■ **Set problem**
Please rewrite the lines below, replacing "common name" with "vernacular name" wherever it occurs and leaving everything else unchanged.

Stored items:

┌────────

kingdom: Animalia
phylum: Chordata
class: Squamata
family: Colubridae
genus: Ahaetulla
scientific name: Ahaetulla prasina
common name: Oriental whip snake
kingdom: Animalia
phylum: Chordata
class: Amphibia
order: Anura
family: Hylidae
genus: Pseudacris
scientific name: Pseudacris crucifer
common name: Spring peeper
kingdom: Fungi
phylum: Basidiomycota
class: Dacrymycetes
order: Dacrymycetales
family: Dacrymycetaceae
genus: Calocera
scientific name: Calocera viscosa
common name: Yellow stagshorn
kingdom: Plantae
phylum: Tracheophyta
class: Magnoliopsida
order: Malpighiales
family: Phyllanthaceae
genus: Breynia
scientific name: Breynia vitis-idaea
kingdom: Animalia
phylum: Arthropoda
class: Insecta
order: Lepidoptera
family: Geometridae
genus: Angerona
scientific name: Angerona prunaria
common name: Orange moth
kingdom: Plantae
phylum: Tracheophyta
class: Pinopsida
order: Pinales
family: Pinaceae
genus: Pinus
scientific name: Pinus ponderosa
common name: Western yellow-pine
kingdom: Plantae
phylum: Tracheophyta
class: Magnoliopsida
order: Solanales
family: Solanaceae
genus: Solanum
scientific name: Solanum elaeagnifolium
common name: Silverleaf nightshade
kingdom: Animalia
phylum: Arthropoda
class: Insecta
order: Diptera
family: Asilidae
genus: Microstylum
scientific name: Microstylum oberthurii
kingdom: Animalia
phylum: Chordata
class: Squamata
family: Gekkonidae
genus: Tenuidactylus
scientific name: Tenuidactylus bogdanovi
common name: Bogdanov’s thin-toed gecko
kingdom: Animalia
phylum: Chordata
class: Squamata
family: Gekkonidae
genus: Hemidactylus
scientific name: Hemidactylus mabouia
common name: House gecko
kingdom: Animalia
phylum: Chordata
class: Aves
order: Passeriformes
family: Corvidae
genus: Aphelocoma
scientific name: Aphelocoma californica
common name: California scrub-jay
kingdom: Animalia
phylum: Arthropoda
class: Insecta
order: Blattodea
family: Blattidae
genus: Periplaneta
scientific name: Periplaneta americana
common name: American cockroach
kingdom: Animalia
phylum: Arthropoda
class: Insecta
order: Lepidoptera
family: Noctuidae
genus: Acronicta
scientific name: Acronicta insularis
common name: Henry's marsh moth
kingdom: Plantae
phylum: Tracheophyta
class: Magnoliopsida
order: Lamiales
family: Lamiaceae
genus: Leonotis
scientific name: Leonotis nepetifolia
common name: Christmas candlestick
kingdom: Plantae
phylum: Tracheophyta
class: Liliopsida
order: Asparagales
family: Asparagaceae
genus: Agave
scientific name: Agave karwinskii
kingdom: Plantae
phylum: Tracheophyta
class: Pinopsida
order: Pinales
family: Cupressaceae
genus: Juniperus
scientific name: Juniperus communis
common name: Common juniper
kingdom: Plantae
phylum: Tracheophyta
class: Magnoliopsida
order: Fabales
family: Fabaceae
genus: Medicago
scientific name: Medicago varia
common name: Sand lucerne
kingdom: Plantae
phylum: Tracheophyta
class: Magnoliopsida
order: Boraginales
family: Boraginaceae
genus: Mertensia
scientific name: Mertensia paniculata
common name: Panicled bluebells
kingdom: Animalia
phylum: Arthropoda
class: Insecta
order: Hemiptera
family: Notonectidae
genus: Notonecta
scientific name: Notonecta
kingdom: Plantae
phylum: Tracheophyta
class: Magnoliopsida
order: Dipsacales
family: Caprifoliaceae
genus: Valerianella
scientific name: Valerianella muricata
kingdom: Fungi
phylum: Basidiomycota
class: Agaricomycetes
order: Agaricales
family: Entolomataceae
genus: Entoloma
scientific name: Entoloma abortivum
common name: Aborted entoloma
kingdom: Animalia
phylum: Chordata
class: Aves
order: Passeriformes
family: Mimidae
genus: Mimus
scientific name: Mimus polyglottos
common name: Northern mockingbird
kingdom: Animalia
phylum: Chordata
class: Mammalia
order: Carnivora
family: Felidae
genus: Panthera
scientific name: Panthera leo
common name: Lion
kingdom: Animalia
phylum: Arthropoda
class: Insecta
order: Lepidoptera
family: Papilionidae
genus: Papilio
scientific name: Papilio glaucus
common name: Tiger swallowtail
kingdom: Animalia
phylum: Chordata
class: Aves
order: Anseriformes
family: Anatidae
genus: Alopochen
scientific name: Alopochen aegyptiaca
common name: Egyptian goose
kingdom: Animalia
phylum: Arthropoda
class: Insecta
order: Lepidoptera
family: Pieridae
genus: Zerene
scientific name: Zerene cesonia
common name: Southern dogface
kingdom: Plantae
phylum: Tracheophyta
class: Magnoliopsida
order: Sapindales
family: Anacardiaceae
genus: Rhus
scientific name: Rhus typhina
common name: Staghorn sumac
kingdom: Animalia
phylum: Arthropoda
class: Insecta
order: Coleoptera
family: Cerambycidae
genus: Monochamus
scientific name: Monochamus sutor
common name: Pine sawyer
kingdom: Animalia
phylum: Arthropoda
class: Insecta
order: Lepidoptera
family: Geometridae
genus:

└────────

■ **Expected answer**
kingdom: Animalia
phylum: Chordata
class: Squamata
family: Colubridae
genus: Ahaetulla
scientific name: Ahaetulla prasina
vernacular name: Oriental whip snake
kingdom: Animalia
phylum: Chordata
class: Amphibia
order: Anura
family: Hylidae
genus: Pseudacris
scientific name: Pseudacris crucifer
vernacular name: Spring peeper
kingdom: Fungi
phylum: Basidiomycota
class: Dacrymycetes
order: Dacrymycetales
family: Dacrymycetaceae
genus: Calocera
scientific name: Calocera viscosa
vernacular name: Yellow stagshorn
kingdom: Plantae
phylum: Tracheophyta
class: Magnoliopsida
order: Malpighiales
family: Phyllanthaceae
genus: Breynia
scientific name: Breynia vitis-idaea
kingdom: Animalia
phylum: Arthropoda
class: Insecta
order: Lepidoptera
family: Geometridae
genus: Angerona
scientific name: Angerona prunaria
vernacular name: Orange moth
kingdom: Plantae
phylum: Tracheophyta
class: Pinopsida
order: Pinales
family: Pinaceae
genus: Pinus
scientific name: Pinus ponderosa
vernacular name: Western yellow-pine
kingdom: Plantae
phylum: Tracheophyta
class: Magnoliopsida
order: Solanales
family: Solanaceae
genus: Solanum
scientific name: Solanum elaeagnifolium
vernacular name: Silverleaf nightshade
kingdom: Animalia
phylum: Arthropoda
class: Insecta
order: Diptera
family: Asilidae
genus: Microstylum
scientific name: Microstylum oberthurii
kingdom: Animalia
phylum: Chordata
class: Squamata
family: Gekkonidae
genus: Tenuidactylus
scientific name: Tenuidactylus bogdanovi
vernacular name: Bogdanov’s thin-toed gecko
kingdom: Animalia
phylum: Chordata
class: Squamata
family: Gekkonidae
genus: Hemidactylus
scientific name: Hemidactylus mabouia
vernacular name: House gecko
kingdom: Animalia
phylum: Chordata
class: Aves
order: Passeriformes
family: Corvidae
genus: Aphelocoma
scientific name: Aphelocoma californica
vernacular name: California scrub-jay
kingdom: Animalia
phylum: Arthropoda
class: Insecta
order: Blattodea
family: Blattidae
genus: Periplaneta
scientific name: Periplaneta americana
vernacular name: American cockroach
kingdom: Animalia
phylum: Arthropoda
class: Insecta
order: Lepidoptera
family: Noctuidae
genus: Acronicta
scientific name: Acronicta insularis
vernacular name: Henry's marsh moth
kingdom: Plantae
phylum: Tracheophyta
class: Magnoliopsida
order: Lamiales
family: Lamiaceae
genus: Leonotis
scientific name: Leonotis nepetifolia
vernacular name: Christmas candlestick
kingdom: Plantae
phylum: Tracheophyta
class: Liliopsida
order: Asparagales
family: Asparagaceae
genus: Agave
scientific name: Agave karwinskii
kingdom: Plantae
phylum: Tracheophyta
class: Pinopsida
order: Pinales
family: Cupressaceae
genus: Juniperus
scientific name: Juniperus communis
vernacular name: Common juniper
kingdom: Plantae
phylum: Tracheophyta
class: Magnoliopsida
order: Fabales
family: Fabaceae
genus: Medicago
scientific name: Medicago varia
vernacular name: Sand lucerne
kingdom: Plantae
phylum: Tracheophyta
class: Magnoliopsida
order: Boraginales
family: Boraginaceae
genus: Mertensia
scientific name: Mertensia paniculata
vernacular name: Panicled bluebells
kingdom: Animalia
phylum: Arthropoda
class: Insecta
order: Hemiptera
family: Notonectidae
genus: Notonecta
scientific name: Notonecta
kingdom: Plantae
phylum: Tracheophyta
class: Magnoliopsida
order: Dipsacales
family: Caprifoliaceae
genus: Valerianella
scientific name: Valerianella muricata
kingdom: Fungi
phylum: Basidiomycota
class: Agaricomycetes
order: Agaricales
family: Entolomataceae
genus: Entoloma
scientific name: Entoloma abortivum
vernacular name: Aborted entoloma
kingdom: Animalia
phylum: Chordata
class: Aves
order: Passeriformes
family: Mimidae
genus: Mimus
scientific name: Mimus polyglottos
vernacular name: Northern mockingbird
kingdom: Animalia
phylum: Chordata
class: Mammalia
order: Carnivora
family: Felidae
genus: Panthera
scientific name: Panthera leo
vernacular name: Lion
kingdom: Animalia
phylum: Arthropoda
class: Insecta
order: Lepidoptera
family: Papilionidae
genus: Papilio
scientific name: Papilio glaucus
vernacular name: Tiger swallowtail
kingdom: Animalia
phylum: Chordata
class: Aves
order: Anseriformes
family: Anatidae
genus: Alopochen
scientific name: Alopochen aegyptiaca
vernacular name: Egyptian goose
kingdom: Animalia
phylum: Arthropoda
class: Insecta
order: Lepidoptera
family: Pieridae
genus: Zerene
scientific name: Zerene cesonia
vernacular name: Southern dogface
kingdom: Plantae
phylum: Tracheophyta
class: Magnoliopsida
order: Sapindales
family: Anacardiaceae
genus: Rhus
scientific name: Rhus typhina
vernacular name: Staghorn sumac
kingdom: Animalia
phylum: Arthropoda
class: Insecta
order: Coleoptera
family: Cerambycidae
genus: Monochamus
scientific name: Monochamus sutor
vernacular name: Pine sawyer
kingdom: Animalia
phylum: Arthropoda
class: Insecta
order: Lepidoptera
family: Geometridae
genus:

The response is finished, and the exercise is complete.